**** Given information ****

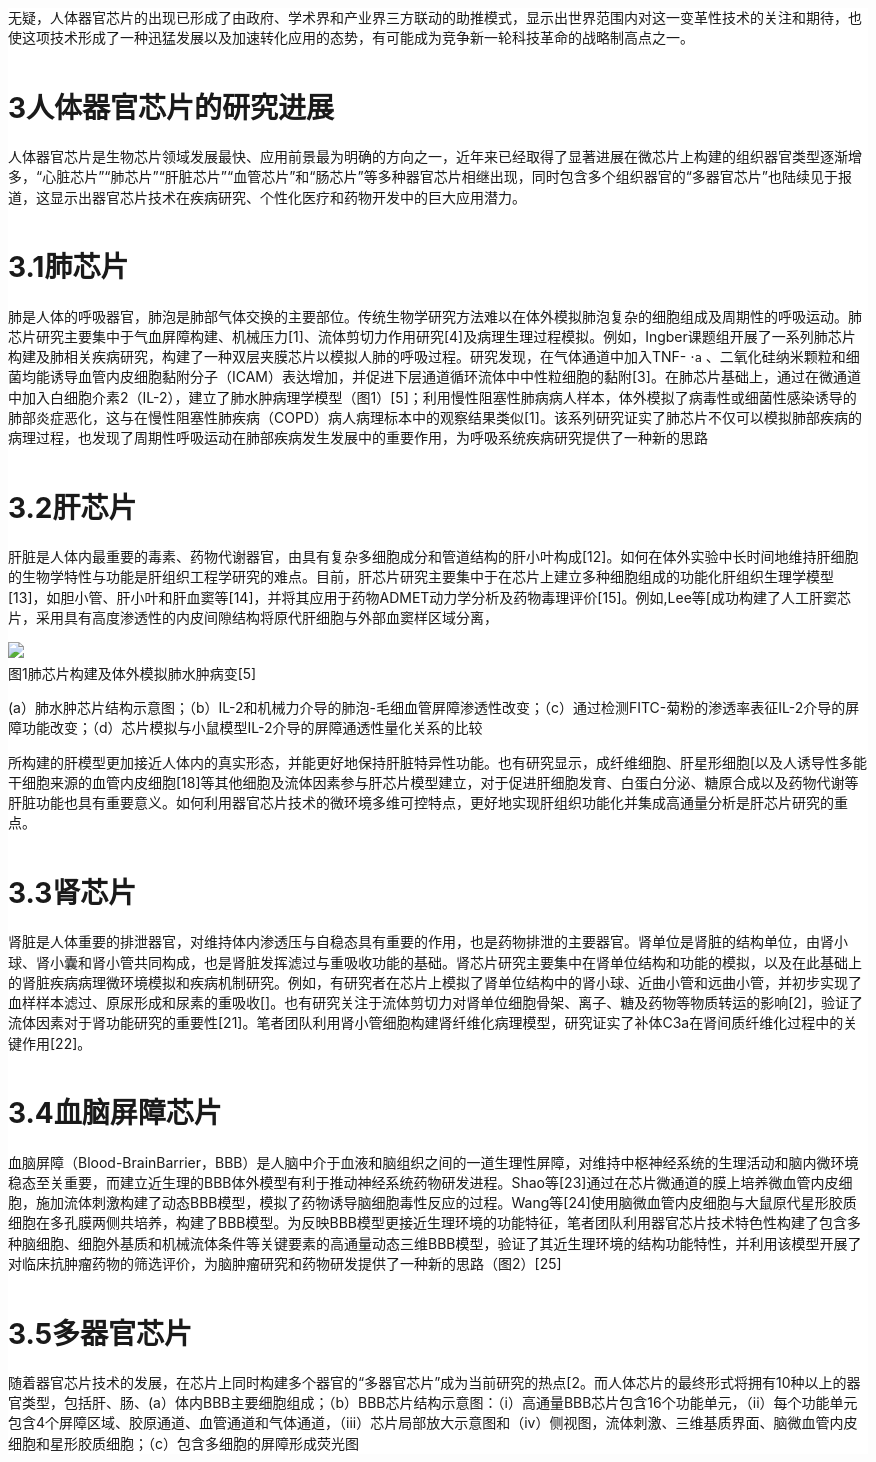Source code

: 无疑，人体器官芯片的出现已形成了由政府、学术界和产业界三方联动的助推模式，显示出世界范围内对这一变革性技术的关注和期待，也使这项技术形成了一种迅猛发展以及加速转化应用的态势，有可能成为竞争新一轮科技革命的战略制高点之一。

# 3人体器官芯片的研究进展

人体器官芯片是生物芯片领域发展最快、应用前景最为明确的方向之一，近年来已经取得了显著进展在微芯片上构建的组织器官类型逐渐增多，“心脏芯片”“肺芯片”“肝脏芯片”“血管芯片”和“肠芯片”等多种器官芯片相继出现，同时包含多个组织器官的“多器官芯片”也陆续见于报道，这显示出器官芯片技术在疾病研究、个性化医疗和药物开发中的巨大应用潜力。

# 3.1肺芯片

肺是人体的呼吸器官，肺泡是肺部气体交换的主要部位。传统生物学研究方法难以在体外模拟肺泡复杂的细胞组成及周期性的呼吸运动。肺芯片研究主要集中于气血屏障构建、机械压力[1]、流体剪切力作用研究[4]及病理生理过程模拟。例如，Ingber课题组开展了一系列肺芯片构建及肺相关疾病研究，构建了一种双层夹膜芯片以模拟人肺的呼吸过程。研究发现，在气体通道中加入TNF- $\cdot \mathtt { a }$ 、二氧化硅纳米颗粒和细菌均能诱导血管内皮细胞黏附分子（ICAM）表达增加，并促进下层通道循环流体中中性粒细胞的黏附[3]。在肺芯片基础上，通过在微通道中加入白细胞介素2（IL-2），建立了肺水肿病理学模型（图1）[5]；利用慢性阻塞性肺病病人样本，体外模拟了病毒性或细菌性感染诱导的肺部炎症恶化，这与在慢性阻塞性肺疾病（COPD）病人病理标本中的观察结果类似[1]。该系列研究证实了肺芯片不仅可以模拟肺部疾病的病理过程，也发现了周期性呼吸运动在肺部疾病发生发展中的重要作用，为呼吸系统疾病研究提供了一种新的思路

# 3.2肝芯片

肝脏是人体内最重要的毒素、药物代谢器官，由具有复杂多细胞成分和管道结构的肝小叶构成[12]。如何在体外实验中长时间地维持肝细胞的生物学特性与功能是肝组织工程学研究的难点。目前，肝芯片研究主要集中于在芯片上建立多种细胞组成的功能化肝组织生理学模型[13]，如胆小管、肝小叶和肝血窦等[14]，并将其应用于药物ADMET动力学分析及药物毒理评价[15]。例如,Lee等[成功构建了人工肝窦芯片，采用具有高度渗透性的内皮间隙结构将原代肝细胞与外部血窦样区域分离，

![](images/410ef529efaf4cace577ff02d607eb4ee3cc3995b45eb8cd65a38de6a5cafe6d.jpg)  
图1肺芯片构建及体外模拟肺水肿病变[5]

(a）肺水肿芯片结构示意图；（b）IL-2和机械力介导的肺泡-毛细血管屏障渗透性改变；（c）通过检测FITC-菊粉的渗透率表征IL-2介导的屏障功能改变；（d）芯片模拟与小鼠模型IL-2介导的屏障通透性量化关系的比较

所构建的肝模型更加接近人体内的真实形态，并能更好地保持肝脏特异性功能。也有研究显示，成纤维细胞、肝星形细胞[以及人诱导性多能干细胞来源的血管内皮细胞[18]等其他细胞及流体因素参与肝芯片模型建立，对于促进肝细胞发育、白蛋白分泌、糖原合成以及药物代谢等肝脏功能也具有重要意义。如何利用器官芯片技术的微环境多维可控特点，更好地实现肝组织功能化并集成高通量分析是肝芯片研究的重点。

# 3.3肾芯片

肾脏是人体重要的排泄器官，对维持体内渗透压与自稳态具有重要的作用，也是药物排泄的主要器官。肾单位是肾脏的结构单位，由肾小球、肾小囊和肾小管共同构成，也是肾脏发挥滤过与重吸收功能的基础。肾芯片研究主要集中在肾单位结构和功能的模拟，以及在此基础上的肾脏疾病病理微环境模拟和疾病机制研究。例如，有研究者在芯片上模拟了肾单位结构中的肾小球、近曲小管和远曲小管，并初步实现了血样样本滤过、原尿形成和尿素的重吸收[]。也有研究关注于流体剪切力对肾单位细胞骨架、离子、糖及药物等物质转运的影响[2]，验证了流体因素对于肾功能研究的重要性[21]。笔者团队利用肾小管细胞构建肾纤维化病理模型，研究证实了补体C3a在肾间质纤维化过程中的关键作用[22]。

# 3.4血脑屏障芯片

血脑屏障（Blood-BrainBarrier，BBB）是人脑中介于血液和脑组织之间的一道生理性屏障，对维持中枢神经系统的生理活动和脑内微环境稳态至关重要，而建立近生理的BBB体外模型有利于推动神经系统药物研发进程。Shao等[23]通过在芯片微通道的膜上培养微血管内皮细胞，施加流体刺激构建了动态BBB模型，模拟了药物诱导脑细胞毒性反应的过程。Wang等[24]使用脑微血管内皮细胞与大鼠原代星形胶质细胞在多孔膜两侧共培养，构建了BBB模型。为反映BBB模型更接近生理环境的功能特征，笔者团队利用器官芯片技术特色性构建了包含多种脑细胞、细胞外基质和机械流体条件等关键要素的高通量动态三维BBB模型，验证了其近生理环境的结构功能特性，并利用该模型开展了对临床抗肿瘤药物的筛选评价，为脑肿瘤研究和药物研发提供了一种新的思路（图2）[25]

# 3.5多器官芯片

随着器官芯片技术的发展，在芯片上同时构建多个器官的“多器官芯片”成为当前研究的热点[2。而人体芯片的最终形式将拥有10种以上的器官类型，包括肝、肠、(a）体内BBB主要细胞组成；（b）BBB芯片结构示意图：（i）高通量BBB芯片包含16个功能单元，（ii）每个功能单元包含4个屏障区域、胶原通道、血管通道和气体通道，（iii）芯片局部放大示意图和（iv）侧视图，流体刺激、三维基质界面、脑微血管内皮细胞和星形胶质细胞；（c）包含多细胞的屏障形成荧光图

****

__Goal of the exercise__
Reproduce word for word the stretch of the rows from the start through the line containing "肝脏是人体内最重要的毒素、药", including that line, and omit the pictures.

__Task response__
Source code

: 无疑，人体器官芯片的出现已形成了由政府、学术界和产业界三方联动的助推模式，显示出世界范围内对这一变革性技术的关注和期待，也使这项技术形成了一种迅猛发展以及加速转化应用的态势，有可能成为竞争新一轮科技革命的战略制高点之一。

# 3人体器官芯片的研究进展

人体器官芯片是生物芯片领域发展最快、应用前景最为明确的方向之一，近年来已经取得了显著进展在微芯片上构建的组织器官类型逐渐增多，“心脏芯片”“肺芯片”“肝脏芯片”“血管芯片”和“肠芯片”等多种器官芯片相继出现，同时包含多个组织器官的“多器官芯片”也陆续见于报道，这显示出器官芯片技术在疾病研究、个性化医疗和药物开发中的巨大应用潜力。

# 3.1肺芯片

肺是人体的呼吸器官，肺泡是肺部气体交换的主要部位。传统生物学研究方法难以在体外模拟肺泡复杂的细胞组成及周期性的呼吸运动。肺芯片研究主要集中于气血屏障构建、机械压力[1]、流体剪切力作用研究[4]及病理生理过程模拟。例如，Ingber课题组开展了一系列肺芯片构建及肺相关疾病研究，构建了一种双层夹膜芯片以模拟人肺的呼吸过程。研究发现，在气体通道中加入TNF- $\cdot \mathtt { a }$ 、二氧化硅纳米颗粒和细菌均能诱导血管内皮细胞黏附分子（ICAM）表达增加，并促进下层通道循环流体中中性粒细胞的黏附[3]。在肺芯片基础上，通过在微通道中加入白细胞介素2（IL-2），建立了肺水肿病理学模型（图1）[5]；利用慢性阻塞性肺病病人样本，体外模拟了病毒性或细菌性感染诱导的肺部炎症恶化，这与在慢性阻塞性肺疾病（COPD）病人病理标本中的观察结果类似[1]。该系列研究证实了肺芯片不仅可以模拟肺部疾病的病理过程，也发现了周期性呼吸运动在肺部疾病发生发展中的重要作用，为呼吸系统疾病研究提供了一种新的思路

# 3.2肝芯片

肝脏是人体内最重要的毒素、药物代谢器官，由具有复杂多细胞成分和管道结构的肝小叶构成[12]。如何在体外实验中长时间地维持肝细胞的生物学特性与功能是肝组织工程学研究的难点。目前，肝芯片研究主要集中于在芯片上建立多种细胞组成的功能化肝组织生理学模型[13]，如胆小管、肝小叶和肝血窦等[14]，并将其应用于药物ADMET动力学分析及药物毒理评价[15]。例如,Lee等[成功构建了人工肝窦芯片，采用具有高度渗透性的内皮间隙结构将原代肝细胞与外部血窦样区域分离，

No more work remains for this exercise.